Aujourd'hui, un sportif célèbre au repos, ça ne tape plus le carton, ça ne tricote plus. Ça court se faire des mèches (footballeur) ou poser comme Claudia Schiffer (tenniswoman). Les nouveaux Narcisse, ce sont les athlètes, ces exhibitionnistes qui ne ratent plus une occasion de faire sauter le Wonderbra ou de fêter une Coupe du monde à moitié nus, sur un char de Love Parade. Avec toutes ces mini-combinaisons moulantes, le sport devient intéressant, vraiment.

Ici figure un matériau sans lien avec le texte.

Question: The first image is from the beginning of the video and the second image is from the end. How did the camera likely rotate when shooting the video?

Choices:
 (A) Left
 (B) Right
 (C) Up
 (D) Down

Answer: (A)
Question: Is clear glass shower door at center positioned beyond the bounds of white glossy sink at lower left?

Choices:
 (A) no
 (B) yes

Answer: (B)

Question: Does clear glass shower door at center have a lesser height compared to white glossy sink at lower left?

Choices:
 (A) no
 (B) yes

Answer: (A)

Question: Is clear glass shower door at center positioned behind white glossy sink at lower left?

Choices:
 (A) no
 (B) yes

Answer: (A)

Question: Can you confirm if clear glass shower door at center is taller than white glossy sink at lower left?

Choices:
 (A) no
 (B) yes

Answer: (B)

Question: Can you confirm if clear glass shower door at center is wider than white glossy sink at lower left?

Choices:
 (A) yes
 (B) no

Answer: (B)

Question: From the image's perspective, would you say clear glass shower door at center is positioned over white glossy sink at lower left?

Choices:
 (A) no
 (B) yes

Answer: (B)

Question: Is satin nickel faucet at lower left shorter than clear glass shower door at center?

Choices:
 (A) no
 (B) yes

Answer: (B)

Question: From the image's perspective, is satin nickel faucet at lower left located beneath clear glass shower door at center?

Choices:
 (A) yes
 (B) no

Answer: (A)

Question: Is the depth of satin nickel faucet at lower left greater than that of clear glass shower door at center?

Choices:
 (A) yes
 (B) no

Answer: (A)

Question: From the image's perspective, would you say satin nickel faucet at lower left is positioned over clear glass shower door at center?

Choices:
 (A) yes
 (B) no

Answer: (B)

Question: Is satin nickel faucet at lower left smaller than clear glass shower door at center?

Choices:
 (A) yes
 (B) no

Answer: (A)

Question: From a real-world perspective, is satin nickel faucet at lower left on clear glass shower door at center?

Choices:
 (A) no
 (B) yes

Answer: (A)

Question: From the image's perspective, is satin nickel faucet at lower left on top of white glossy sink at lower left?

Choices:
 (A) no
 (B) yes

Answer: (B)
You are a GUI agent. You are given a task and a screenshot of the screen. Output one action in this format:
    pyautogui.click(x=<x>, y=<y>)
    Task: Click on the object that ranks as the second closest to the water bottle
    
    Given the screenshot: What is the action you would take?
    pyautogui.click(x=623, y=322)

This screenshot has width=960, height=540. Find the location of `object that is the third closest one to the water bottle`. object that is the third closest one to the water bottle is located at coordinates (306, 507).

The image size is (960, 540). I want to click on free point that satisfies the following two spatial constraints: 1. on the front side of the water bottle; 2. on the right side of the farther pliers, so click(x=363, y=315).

Maintenant, regardez sur cette page la tenue des Suisses pour Sydney. Non, ne tournez pas la tête, courage! Horribles, les couleurs choisies par le designer Joseph Alain Scherrer. Un gris patte-mouille, (mal) marié à un rouge sans feu. Alors que les JO célèbrent des corps cool qui dépassent leurs limites, les couleurs suisses renvoient au monde borné de l'usine et du travail à la chaîne. Le bermuda féminin épaissit la cuisse. L'anorak (pas sur la photo) est trop long pour flatter la taille, et trop court pour donner de l'allure. Et les fesses des filles, et celles des garçons, vous les voyez? Non? Normal, quelqu'un a escamoté les fesses sous les blousons. Alors que ce qu'il y a de plus intéressant, chez un(e) sportif/ve, outre ses yeux, c'est son derrière.

La Suisse est un des pays où l'invention textile est la plus avant-gardiste. Sydney sera la capitale des corps sensuellement glorifiés. Et nos athlètes vont s'y rendre attifés comme des employés d'arsenal. Déshabillons-les!